When word circulated last fall that a builder planned to demolish a century-old house in North Arlington and build two big houses in its place, more than three dozen families in the Westover neighborhood rallied to try to save it.
The "Yellow House," as neighbors called it, was a beloved landmark, according to a petition signed by 350 nearby residents. A one-time general store, with a sunny yellow-and-white exterior, a rare two-story porch and double front door, it had long served as an anchor for the community, they said, and its loss would be "devastating."
In North Arlington, the house at left was moved from its multiple lot and, in its place, other houses are under construction. A 2002 study shows that more than 200 communities in 20 states are struggling with the issue of "teardowns."
(Tracy A. Woodward -- The Washington Post)
But the house also sat smack in the middle of two legal building lots. And the neighbors' efforts to spare it, either by convincing the builder to move it over to one of the two lots or to move it to a new location, just couldn't compete with what two big new houses could fetch, the builder said.
The two sides disagree over whether the house needed to come down, but they agree on why it happened: It wasn't about the house; it was about the double lot. The demand for land in the Washington area is so intense and the value so high that those who own houses sitting on double, triple or larger lots are under more pressure than ever to sell.
Real estate agents, small and medium-size builders, land brokers and developers have been calling and writing property owners in close-in neighborhoods for some time with offers to buy. And those with smaller homes on lots that can be subdivided into two or more pieces "by right," or without going through any zoning process, are considered the jackpot.
The rights go back many decades to when the houses were first built and situated in the middle of large pieces of land that were officially recorded as separate lots. That was a common practice in many older jurisdictions in the region. The owners built that way to provide for a side yard or gardening space or to keep some distance from neighbors.
"For many years it was not at all unusual for one house to have four lots" in many towns in Montgomery County, said Gwen Wright, historic preservation supervisor for the Montgomery County Historic Preservation Commission. "Now there are folks saying those lots have value and I want to sell them."
But as the demand grows, historic preservation advocates say more historic or near-historic sites like the Yellow House will disappear because preservation efforts are lagging behind the wrecking balls and because home buyers so often prize size over neighborhood charm.

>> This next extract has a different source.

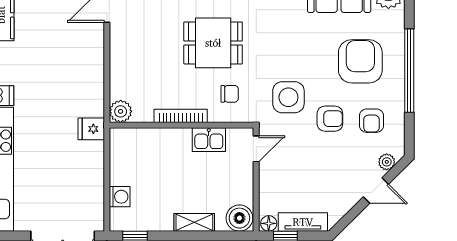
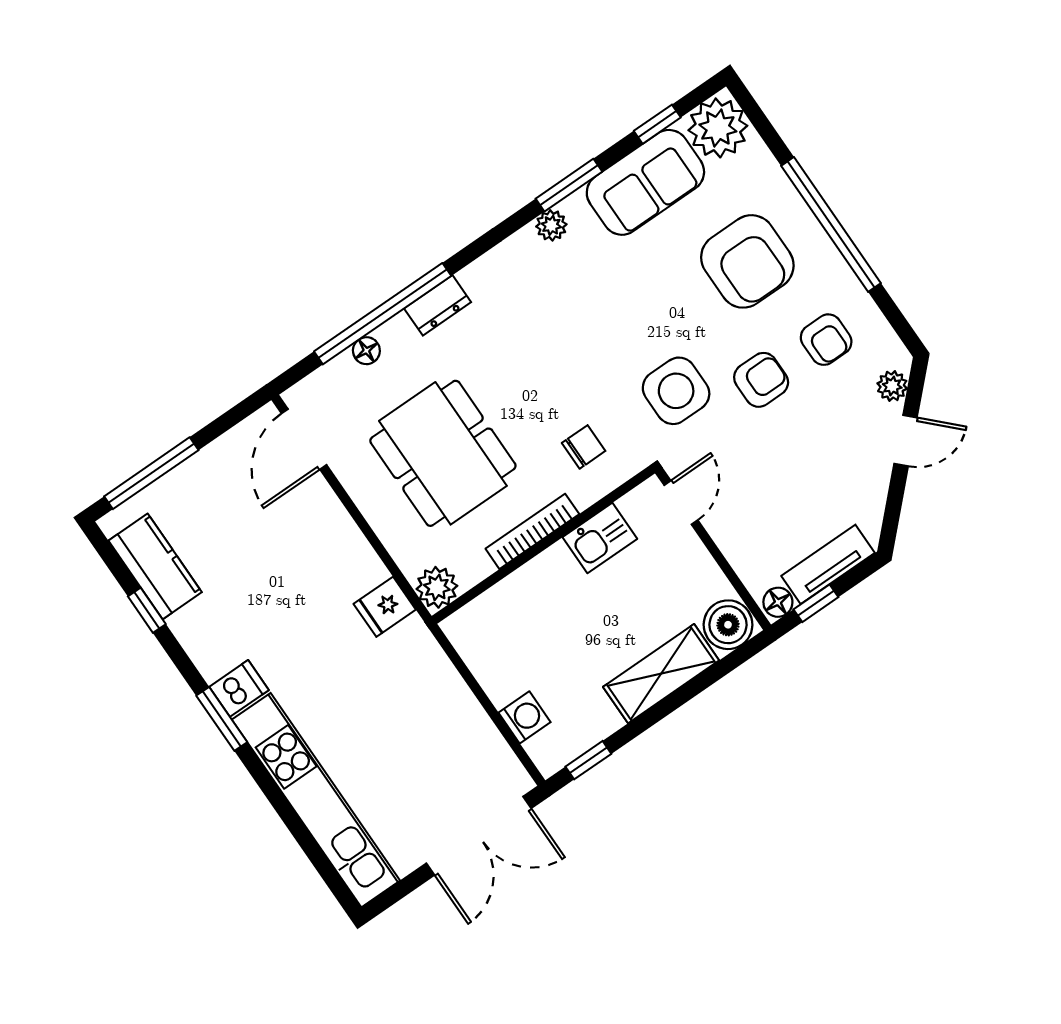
dining table: (213, 43) -> (443, 453), moved, width x1.38
armchair: (360, 61) -> (747, 261), turned 180
fridge: (91, 129) -> (385, 607), moved
shelving: (194, 222) -> (661, 674), width x1.50, depth x1.33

"It's a scary thing . . . but we're going to lose a whole period of houses, I think, because we're still fighting the battles to save 19th-century and turn-of-the-20th-century [properties] while buildings from the early- to mid-20th century are being lost on a daily basis," Wright said.
Montgomery County has been designating potential historic districts and individual buildings since the 1970s, Wright added, but the commission's mandate was to focus on properties from the 18th and 19th centuries.
The commission hasn't "looked to see what might need protection from the early 20th century on," she said. "But by the time we do, it'll be too late."
The push to replace houses sitting on multiple lots "is a national trend," said Adrian Fine, director of the New England field office of the National Trust for Historic Preservation. "And it's just one aspect of the teardown and redevelopment trend."
Tensions over "teardowns" and "mansionization" used to occur only "either in really high-end real estate markets, such as in cities, or in high-end resort communities," Fine said, "but in the last five years, we've seen this happening in very modest or middle-income neighborhoods and in inner-ring suburbs."
Home buyers, he said, are looking for close-in locations because they're tired of long commutes and because they like the character and charm of older neighborhoods and the closeness of amenities such as shopping and movie theaters that were built as the suburbs boomed after World War II. "But the rub is that often what they're bringing is a change in character to those areas," Fine said.